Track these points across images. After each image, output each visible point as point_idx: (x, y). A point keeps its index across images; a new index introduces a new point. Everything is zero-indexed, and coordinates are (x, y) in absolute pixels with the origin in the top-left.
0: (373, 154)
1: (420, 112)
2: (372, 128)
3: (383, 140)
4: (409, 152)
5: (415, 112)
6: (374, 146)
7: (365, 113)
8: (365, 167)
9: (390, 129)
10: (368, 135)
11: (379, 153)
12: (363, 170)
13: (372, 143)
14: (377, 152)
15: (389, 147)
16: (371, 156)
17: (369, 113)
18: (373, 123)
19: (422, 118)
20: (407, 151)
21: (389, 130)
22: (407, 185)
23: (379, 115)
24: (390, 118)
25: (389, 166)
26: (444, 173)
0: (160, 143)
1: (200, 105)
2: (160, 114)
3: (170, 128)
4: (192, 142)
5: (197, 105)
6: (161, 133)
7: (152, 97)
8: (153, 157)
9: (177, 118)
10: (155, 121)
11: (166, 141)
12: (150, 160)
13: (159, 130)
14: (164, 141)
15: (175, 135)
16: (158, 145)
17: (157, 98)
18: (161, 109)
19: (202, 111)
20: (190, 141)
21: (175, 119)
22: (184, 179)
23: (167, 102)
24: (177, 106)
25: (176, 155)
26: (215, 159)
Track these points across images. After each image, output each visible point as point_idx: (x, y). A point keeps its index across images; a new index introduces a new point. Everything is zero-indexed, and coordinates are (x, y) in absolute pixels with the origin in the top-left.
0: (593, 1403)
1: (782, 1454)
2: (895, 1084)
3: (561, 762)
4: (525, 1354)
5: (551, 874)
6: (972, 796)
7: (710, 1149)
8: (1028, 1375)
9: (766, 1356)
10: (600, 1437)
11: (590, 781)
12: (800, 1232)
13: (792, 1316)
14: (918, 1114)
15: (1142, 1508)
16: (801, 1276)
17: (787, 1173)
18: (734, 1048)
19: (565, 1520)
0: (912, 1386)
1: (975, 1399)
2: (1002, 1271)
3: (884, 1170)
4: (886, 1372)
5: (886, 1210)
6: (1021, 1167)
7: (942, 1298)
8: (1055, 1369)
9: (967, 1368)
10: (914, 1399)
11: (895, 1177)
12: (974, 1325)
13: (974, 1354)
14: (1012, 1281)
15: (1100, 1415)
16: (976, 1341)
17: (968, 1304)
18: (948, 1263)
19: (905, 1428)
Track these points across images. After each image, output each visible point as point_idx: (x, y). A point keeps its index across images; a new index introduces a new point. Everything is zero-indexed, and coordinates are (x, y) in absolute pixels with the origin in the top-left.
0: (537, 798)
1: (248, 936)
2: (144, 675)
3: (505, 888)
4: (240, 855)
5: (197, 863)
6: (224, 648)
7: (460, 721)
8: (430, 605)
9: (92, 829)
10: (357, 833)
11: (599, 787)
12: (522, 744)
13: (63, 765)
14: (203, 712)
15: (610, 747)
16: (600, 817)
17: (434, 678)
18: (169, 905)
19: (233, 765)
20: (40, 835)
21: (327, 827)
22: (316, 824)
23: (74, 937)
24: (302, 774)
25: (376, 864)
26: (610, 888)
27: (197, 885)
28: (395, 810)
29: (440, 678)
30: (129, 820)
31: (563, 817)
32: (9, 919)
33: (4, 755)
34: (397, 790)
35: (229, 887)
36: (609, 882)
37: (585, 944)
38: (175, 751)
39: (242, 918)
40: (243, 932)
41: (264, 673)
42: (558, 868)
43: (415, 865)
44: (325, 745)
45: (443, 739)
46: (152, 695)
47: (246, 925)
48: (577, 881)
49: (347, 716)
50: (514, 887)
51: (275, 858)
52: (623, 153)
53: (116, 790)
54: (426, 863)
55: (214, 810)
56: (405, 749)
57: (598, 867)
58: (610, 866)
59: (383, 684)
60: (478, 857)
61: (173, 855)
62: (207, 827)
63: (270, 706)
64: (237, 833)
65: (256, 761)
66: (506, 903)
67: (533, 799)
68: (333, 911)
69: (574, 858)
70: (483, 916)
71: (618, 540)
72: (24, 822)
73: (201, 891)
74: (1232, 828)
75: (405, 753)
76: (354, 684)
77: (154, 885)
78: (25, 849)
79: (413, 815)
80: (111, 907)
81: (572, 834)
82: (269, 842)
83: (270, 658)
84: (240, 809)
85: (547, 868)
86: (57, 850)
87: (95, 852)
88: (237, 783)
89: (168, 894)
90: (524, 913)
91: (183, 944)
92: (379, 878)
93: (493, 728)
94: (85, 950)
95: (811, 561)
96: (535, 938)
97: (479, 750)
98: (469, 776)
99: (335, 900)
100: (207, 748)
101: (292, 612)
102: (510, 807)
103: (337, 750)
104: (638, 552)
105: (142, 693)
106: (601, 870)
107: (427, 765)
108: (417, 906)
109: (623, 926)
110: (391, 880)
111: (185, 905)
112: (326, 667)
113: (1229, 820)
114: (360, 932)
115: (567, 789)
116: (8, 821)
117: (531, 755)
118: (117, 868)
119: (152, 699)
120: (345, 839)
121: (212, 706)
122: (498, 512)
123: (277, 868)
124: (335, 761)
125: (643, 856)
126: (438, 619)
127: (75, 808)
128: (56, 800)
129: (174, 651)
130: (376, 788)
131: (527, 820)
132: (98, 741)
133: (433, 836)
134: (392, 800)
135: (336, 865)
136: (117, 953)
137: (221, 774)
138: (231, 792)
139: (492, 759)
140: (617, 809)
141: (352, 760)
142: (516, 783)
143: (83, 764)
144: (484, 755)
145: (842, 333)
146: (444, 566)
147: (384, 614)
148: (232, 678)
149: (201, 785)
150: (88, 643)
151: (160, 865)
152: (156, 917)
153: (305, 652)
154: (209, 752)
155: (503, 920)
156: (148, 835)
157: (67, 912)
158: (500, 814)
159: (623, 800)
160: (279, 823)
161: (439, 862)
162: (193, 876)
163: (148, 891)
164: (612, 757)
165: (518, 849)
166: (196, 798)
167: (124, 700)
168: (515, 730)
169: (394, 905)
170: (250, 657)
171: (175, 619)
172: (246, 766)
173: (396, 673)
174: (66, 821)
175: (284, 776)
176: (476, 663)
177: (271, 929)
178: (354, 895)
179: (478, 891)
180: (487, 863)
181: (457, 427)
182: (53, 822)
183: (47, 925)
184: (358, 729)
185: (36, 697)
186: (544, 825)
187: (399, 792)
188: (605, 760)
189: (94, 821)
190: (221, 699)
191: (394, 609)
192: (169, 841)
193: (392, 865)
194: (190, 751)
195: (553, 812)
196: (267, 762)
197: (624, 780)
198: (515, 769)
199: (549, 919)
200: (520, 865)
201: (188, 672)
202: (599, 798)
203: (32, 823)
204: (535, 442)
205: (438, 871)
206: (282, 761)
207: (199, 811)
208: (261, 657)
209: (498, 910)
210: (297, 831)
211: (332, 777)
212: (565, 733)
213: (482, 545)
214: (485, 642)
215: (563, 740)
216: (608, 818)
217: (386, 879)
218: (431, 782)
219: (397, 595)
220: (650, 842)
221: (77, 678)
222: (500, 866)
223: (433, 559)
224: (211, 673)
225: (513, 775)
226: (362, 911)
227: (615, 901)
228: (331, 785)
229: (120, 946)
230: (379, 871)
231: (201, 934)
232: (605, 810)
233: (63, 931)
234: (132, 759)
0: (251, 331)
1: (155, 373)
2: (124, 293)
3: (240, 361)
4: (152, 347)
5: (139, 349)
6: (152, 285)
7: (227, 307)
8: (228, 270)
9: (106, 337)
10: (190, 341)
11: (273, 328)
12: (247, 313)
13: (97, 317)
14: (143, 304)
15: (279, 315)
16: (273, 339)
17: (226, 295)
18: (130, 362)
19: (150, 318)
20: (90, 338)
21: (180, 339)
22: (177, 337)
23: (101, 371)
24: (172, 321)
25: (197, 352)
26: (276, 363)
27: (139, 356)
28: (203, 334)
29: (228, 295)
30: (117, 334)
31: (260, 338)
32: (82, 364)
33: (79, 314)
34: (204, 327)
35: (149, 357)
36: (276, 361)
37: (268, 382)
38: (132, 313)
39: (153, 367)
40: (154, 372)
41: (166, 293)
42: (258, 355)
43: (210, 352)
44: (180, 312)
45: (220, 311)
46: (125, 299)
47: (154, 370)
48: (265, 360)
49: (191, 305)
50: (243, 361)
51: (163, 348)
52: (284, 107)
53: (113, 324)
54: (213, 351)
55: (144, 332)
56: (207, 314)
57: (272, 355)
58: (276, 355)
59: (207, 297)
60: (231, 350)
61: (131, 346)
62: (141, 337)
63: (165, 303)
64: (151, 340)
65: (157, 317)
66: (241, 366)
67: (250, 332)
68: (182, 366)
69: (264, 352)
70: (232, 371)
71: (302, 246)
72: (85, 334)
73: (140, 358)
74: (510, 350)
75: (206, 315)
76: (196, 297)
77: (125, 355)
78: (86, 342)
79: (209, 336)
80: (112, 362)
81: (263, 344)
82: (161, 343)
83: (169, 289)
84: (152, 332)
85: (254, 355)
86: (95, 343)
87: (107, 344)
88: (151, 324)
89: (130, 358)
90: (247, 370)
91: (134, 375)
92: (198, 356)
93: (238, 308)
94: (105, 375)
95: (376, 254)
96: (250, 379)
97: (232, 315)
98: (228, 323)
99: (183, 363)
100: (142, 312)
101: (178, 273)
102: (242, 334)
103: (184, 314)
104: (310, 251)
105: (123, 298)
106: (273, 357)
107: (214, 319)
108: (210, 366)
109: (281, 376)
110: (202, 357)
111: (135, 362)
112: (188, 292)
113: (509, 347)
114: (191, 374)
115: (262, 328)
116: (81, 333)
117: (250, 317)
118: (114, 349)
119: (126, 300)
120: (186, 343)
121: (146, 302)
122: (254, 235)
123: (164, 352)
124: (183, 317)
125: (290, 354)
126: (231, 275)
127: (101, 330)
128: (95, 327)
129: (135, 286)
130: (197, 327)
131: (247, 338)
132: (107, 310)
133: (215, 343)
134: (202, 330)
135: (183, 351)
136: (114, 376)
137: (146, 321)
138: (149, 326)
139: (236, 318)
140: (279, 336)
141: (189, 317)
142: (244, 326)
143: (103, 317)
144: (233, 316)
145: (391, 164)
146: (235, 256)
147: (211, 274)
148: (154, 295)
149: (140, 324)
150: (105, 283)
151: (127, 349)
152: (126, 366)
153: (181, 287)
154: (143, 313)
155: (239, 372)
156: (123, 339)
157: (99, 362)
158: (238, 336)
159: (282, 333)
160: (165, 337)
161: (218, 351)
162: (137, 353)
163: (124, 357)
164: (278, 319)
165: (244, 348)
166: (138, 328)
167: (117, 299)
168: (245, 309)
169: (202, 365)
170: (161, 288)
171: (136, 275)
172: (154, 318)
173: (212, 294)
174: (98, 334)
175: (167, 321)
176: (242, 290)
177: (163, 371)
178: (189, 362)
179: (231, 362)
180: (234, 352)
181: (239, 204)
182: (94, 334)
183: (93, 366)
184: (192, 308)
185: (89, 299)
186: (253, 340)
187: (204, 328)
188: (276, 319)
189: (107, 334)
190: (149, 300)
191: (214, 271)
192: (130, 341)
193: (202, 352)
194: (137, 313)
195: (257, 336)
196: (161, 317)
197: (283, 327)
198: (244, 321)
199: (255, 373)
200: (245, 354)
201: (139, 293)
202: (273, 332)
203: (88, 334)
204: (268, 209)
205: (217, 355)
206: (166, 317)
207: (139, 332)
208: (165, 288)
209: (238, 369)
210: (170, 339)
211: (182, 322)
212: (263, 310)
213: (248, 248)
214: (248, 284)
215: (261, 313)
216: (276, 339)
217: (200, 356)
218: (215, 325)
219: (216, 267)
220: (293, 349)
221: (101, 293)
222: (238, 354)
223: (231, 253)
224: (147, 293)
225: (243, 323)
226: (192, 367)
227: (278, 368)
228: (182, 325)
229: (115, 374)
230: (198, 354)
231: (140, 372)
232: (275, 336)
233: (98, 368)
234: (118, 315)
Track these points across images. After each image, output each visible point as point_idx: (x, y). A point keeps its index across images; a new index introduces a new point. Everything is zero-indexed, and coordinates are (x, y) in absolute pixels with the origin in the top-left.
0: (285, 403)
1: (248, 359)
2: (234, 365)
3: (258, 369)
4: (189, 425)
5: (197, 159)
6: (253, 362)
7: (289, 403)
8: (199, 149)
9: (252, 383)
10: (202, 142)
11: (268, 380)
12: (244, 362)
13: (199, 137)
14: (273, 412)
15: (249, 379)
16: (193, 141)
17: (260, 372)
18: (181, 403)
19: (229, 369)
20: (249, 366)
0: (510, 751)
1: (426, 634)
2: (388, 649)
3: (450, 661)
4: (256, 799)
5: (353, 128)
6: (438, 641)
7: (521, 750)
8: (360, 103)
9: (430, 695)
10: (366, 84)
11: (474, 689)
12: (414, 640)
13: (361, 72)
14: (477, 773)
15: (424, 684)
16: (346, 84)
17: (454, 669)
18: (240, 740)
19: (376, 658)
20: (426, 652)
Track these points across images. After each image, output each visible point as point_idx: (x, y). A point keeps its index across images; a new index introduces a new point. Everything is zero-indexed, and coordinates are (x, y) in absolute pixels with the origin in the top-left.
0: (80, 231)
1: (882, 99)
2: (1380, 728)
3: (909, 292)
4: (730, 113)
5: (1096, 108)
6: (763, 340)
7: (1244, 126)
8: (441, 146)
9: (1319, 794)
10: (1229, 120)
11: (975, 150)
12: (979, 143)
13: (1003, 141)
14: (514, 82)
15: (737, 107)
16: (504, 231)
::::
Using the entries above, extract exactly the span from the line with "188: (605, 760)" to the line with "204: (535, 442)", both lines included; leave out everything else.

### Written answer
188: (605, 760)
189: (94, 821)
190: (221, 699)
191: (394, 609)
192: (169, 841)
193: (392, 865)
194: (190, 751)
195: (553, 812)
196: (267, 762)
197: (624, 780)
198: (515, 769)
199: (549, 919)
200: (520, 865)
201: (188, 672)
202: (599, 798)
203: (32, 823)
204: (535, 442)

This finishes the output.